Он был польщен, что столько народу встречает его. Конечно, Марс не часто посещают такие именитые гости, но ведь здесь все так заняты, им не до церемоний...

Доктор Скотт вышел за ним, обнимая свой ящик. Завидев его, толпа, не обращая внимания на Гибсона, кинулась к нему. Сквозь разреженный воздух Гибсон с трудом разбирал, что они кричат.

— Дайте мы понесем!

— Мы все приготовили. В больнице вас ждут десять ящиков. Через неделю узнаем, годится она или нет.

— Сюда, сюда, в автобус! Потом поговорим.

Раньше чем Гибсон опомнился, Скотт исчез вместе со своим грузом. Мотор зарычал, автобус двинулся к городу, а Гибсон остался стоять. Никогда в жизни он не чувствовал себя так глупо. Да, сыворотка куда важней для Марса, чем писатель, как бы знаменит он ни был на Земле!..

К счастью, не все его покинули. «Блохи» были тут. Из одной «блохи» кто-то вылез и подбежал к нему.

— Мистер Гибсон? Я — Уэстермен, из «Таймса» — марсианского, конечно. Очень рад вас видеть. Скажите, пожалуйста...

— Я — Хендерсон, — перебил высокий человек с резкими чертами лица. — Сюда, прошу!

Гибсон влез в «блоху», и она двинулась к городу, который был километрах в двух. Только сейчас он заметил, что повсюду ярко-зеленые растения, основная форма жизни на Марсе. Небо было уже не черное, а густо-синее. Солнце стояло высоко, и лучи его неожиданно сильно грели сквозь пластиковый верх кабины.
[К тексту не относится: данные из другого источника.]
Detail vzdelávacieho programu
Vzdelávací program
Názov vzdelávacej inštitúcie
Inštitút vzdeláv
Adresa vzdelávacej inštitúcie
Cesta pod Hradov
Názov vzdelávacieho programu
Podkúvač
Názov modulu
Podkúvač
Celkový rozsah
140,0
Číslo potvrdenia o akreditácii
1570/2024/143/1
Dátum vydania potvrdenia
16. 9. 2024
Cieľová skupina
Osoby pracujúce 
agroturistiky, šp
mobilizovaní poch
Гибсон вглядывался в небо — ему хотелось увидеть крохотную луну, на которой еще трудились его спутники. Хендерсон заметил, куда он смотрит, снял руку с руля и показал вверх.

— Вон там, — сказал он.

Гибсон прикрыл глаза рукой и вгляделся в небо. Чуть к западу от Солнца он увидел звездочку, сверкающую на синем, как вольтова дуга.

Она была мала даже для Деймоса; но Гибсон догадался не сразу, что шофер неверно понял его взгляд.

Немерцающее светило, столь неожиданное на дневном небе, было Утренней звездой Марса, более известной под именем Земля.